Midwives cannot register fast enough to meet growing demand from women for services after historic changes that allowed them for the first time to bulk bill using Medicare, the Australian College of Midwives says.
About 14 midwives have been registered to prescribe some drugs and services with federal funding since the changes took place in November, a spokeswoman for the college, Hannah Dahlen, said.
These changes have given us so much more scope and independence
It was difficult to find doctors willing to work with midwives, and hospitals also needed new arrangements to accommodate them, but women were increasingly demanding the services and her own practice was already booked out until September, she said.
In order to qualify for Medicare, midwives needed to work with a medical practitioner such as an obstetrician, or a GP who provided obstetric care, but so far only a few were willing.
"Most obstetricians are saying they are not going to have anything to do with a collaborative arrangement," Associate Professor Dahlen said.
Many midwives would instead make arrangements for ''visiting rights'' in hospitals in the same way a specialist doctor would. NSW Health was creating a policy to allow this, she said.

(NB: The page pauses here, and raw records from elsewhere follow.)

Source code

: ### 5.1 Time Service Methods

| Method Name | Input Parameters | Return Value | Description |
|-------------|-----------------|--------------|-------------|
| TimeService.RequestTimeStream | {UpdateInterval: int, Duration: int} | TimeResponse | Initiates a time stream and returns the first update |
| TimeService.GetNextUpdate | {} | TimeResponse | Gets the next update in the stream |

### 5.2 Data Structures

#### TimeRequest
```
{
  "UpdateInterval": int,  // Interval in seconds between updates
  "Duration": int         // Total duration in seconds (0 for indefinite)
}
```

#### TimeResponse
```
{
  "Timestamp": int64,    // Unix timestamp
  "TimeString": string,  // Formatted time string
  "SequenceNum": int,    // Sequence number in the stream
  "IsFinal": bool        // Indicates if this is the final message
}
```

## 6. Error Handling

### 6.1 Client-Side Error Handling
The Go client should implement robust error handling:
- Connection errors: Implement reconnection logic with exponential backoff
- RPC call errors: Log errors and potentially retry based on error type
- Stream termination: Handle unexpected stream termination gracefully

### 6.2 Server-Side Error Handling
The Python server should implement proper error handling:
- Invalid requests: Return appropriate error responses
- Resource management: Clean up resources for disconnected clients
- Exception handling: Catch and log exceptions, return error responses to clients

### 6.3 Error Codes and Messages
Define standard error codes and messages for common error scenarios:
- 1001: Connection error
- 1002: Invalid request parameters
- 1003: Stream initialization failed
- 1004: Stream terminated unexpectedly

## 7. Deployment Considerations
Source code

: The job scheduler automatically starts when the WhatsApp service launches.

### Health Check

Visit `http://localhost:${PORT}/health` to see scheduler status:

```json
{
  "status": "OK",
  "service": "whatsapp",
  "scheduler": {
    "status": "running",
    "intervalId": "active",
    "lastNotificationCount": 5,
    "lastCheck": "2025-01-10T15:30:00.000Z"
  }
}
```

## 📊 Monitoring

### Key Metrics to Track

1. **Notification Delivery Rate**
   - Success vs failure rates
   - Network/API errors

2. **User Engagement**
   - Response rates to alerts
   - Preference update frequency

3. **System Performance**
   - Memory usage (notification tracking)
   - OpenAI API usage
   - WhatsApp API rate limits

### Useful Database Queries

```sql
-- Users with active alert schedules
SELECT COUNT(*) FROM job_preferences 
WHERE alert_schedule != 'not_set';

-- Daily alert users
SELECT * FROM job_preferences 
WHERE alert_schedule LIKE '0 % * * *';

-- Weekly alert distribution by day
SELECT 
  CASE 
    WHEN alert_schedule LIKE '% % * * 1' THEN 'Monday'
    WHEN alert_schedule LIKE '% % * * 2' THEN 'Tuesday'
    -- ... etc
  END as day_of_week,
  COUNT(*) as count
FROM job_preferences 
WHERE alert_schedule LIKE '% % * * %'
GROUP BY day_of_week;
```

As well as providing more hospital midwife services, Associate Professor Dahlen believed the changes would give women in rural areas greater access to quality care.
Gemma Newman gave birth to her baby girl Mahli six weeks ago today with the help of a midwife-led program operating out of the Orange Aboriginal Medical Service.

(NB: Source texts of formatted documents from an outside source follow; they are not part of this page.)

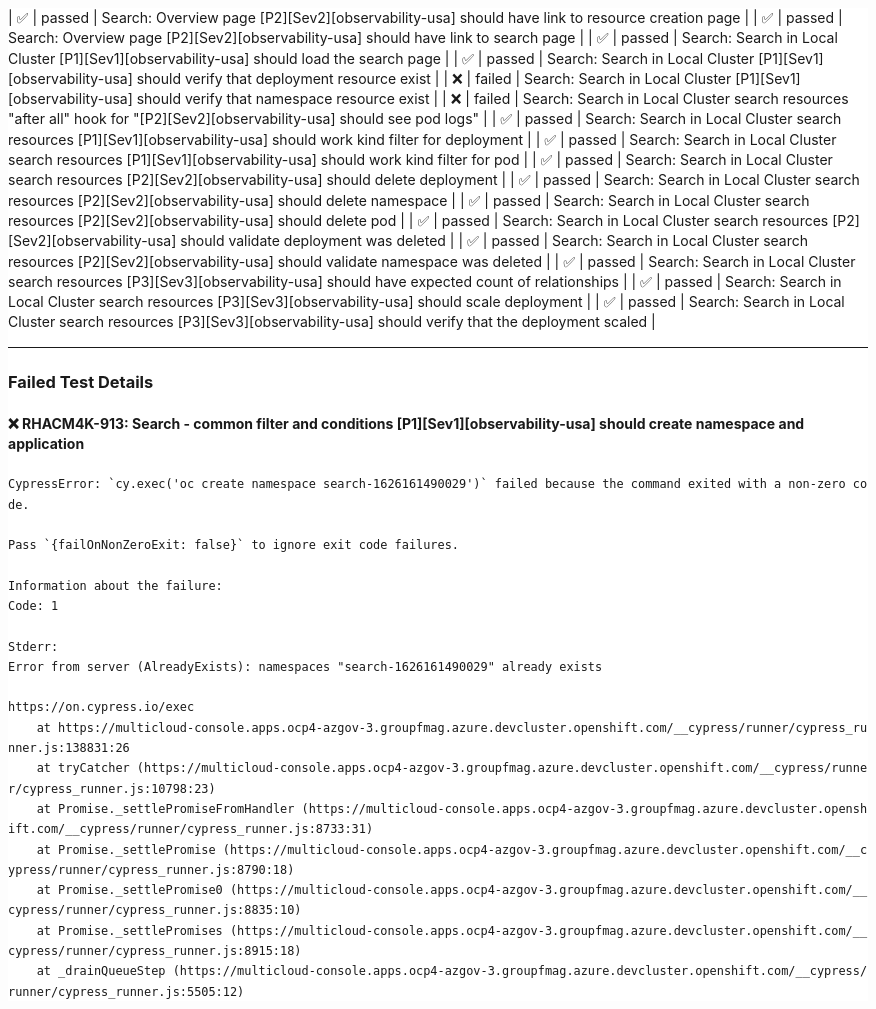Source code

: | :white_check_mark: | passed | Search: Overview page [P2][Sev2][observability-usa] should have link to resource creation page |
| :white_check_mark: | passed | Search: Overview page [P2][Sev2][observability-usa] should have link to search page |
| :white_check_mark: | passed | Search: Search in Local Cluster [P1][Sev1][observability-usa] should load the search page |
| :white_check_mark: | passed | Search: Search in Local Cluster [P1][Sev1][observability-usa] should verify that deployment resource exist |
| :x: | failed | Search: Search in Local Cluster [P1][Sev1][observability-usa] should verify that namespace resource exist |
| :x: | failed | Search: Search in Local Cluster search resources "after all" hook for "[P2][Sev2][observability-usa] should see pod logs" |
| :white_check_mark: | passed | Search: Search in Local Cluster search resources [P1][Sev1][observability-usa] should work kind filter for deployment |
| :white_check_mark: | passed | Search: Search in Local Cluster search resources [P1][Sev1][observability-usa] should work kind filter for pod |
| :white_check_mark: | passed | Search: Search in Local Cluster search resources [P2][Sev2][observability-usa] should delete deployment |
| :white_check_mark: | passed | Search: Search in Local Cluster search resources [P2][Sev2][observability-usa] should delete namespace |
| :white_check_mark: | passed | Search: Search in Local Cluster search resources [P2][Sev2][observability-usa] should delete pod |
| :white_check_mark: | passed | Search: Search in Local Cluster search resources [P2][Sev2][observability-usa] should validate deployment was deleted |
| :white_check_mark: | passed | Search: Search in Local Cluster search resources [P2][Sev2][observability-usa] should validate namespace was deleted |
| :white_check_mark: | passed | Search: Search in Local Cluster search resources [P3][Sev3][observability-usa] should have expected count of relationships |
| :white_check_mark: | passed | Search: Search in Local Cluster search resources [P3][Sev3][observability-usa] should scale deployment |
| :white_check_mark: | passed | Search: Search in Local Cluster search resources [P3][Sev3][observability-usa] should verify that the deployment scaled |


---

### Failed Test Details

#### :x: RHACM4K-913: Search - common filter and conditions [P1][Sev1][observability-usa] should create namespace and application

```
CypressError: `cy.exec('oc create namespace search-1626161490029')` failed because the command exited with a non-zero code.

Pass `{failOnNonZeroExit: false}` to ignore exit code failures.

Information about the failure:
Code: 1

Stderr:
Error from server (AlreadyExists): namespaces "search-1626161490029" already exists

https://on.cypress.io/exec
    at https://multicloud-console.apps.ocp4-azgov-3.groupfmag.azure.devcluster.openshift.com/__cypress/runner/cypress_runner.js:138831:26
    at tryCatcher (https://multicloud-console.apps.ocp4-azgov-3.groupfmag.azure.devcluster.openshift.com/__cypress/runner/cypress_runner.js:10798:23)
    at Promise._settlePromiseFromHandler (https://multicloud-console.apps.ocp4-azgov-3.groupfmag.azure.devcluster.openshift.com/__cypress/runner/cypress_runner.js:8733:31)
    at Promise._settlePromise (https://multicloud-console.apps.ocp4-azgov-3.groupfmag.azure.devcluster.openshift.com/__cypress/runner/cypress_runner.js:8790:18)
    at Promise._settlePromise0 (https://multicloud-console.apps.ocp4-azgov-3.groupfmag.azure.devcluster.openshift.com/__cypress/runner/cypress_runner.js:8835:10)
    at Promise._settlePromises (https://multicloud-console.apps.ocp4-azgov-3.groupfmag.azure.devcluster.openshift.com/__cypress/runner/cypress_runner.js:8915:18)
    at _drainQueueStep (https://multicloud-console.apps.ocp4-azgov-3.groupfmag.azure.devcluster.openshift.com/__cypress/runner/cypress_runner.js:5505:12)
```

Mrs Newman said having the help of midwife Tracey Foster had changed her experience of birth: "I loved that she was there the whole time and I could tell her about all my problems."
Mrs Foster arrived at Mrs Newman's house when she felt labour pains at 1am and stayed with her until they travelled to hospital at 4am. Since the birth she had visited the family every day.
Mrs Newman had found Mahli's birth easier than that of her daughter Isabella, which she attributed to the different style of care provided by her midwives.
"The way they got me to birth was really different; they weren't forcing me to push and it was much more relaxed," she said.
Mrs Foster got funding to start the Murundhu dharaa birth program in 2008, after five Aboriginal women in the area gave birth at home with no medical support.
"They wanted to birth somewhere they felt culturally safe and that wasn't available," she said.
Through the service she and a team of midwives will help women give birth in a birthing centre, which opened last week, and provide maternal and child healthcare until the children turn 14.
"These changes have given us so much more scope and independence," Mrs Foster said.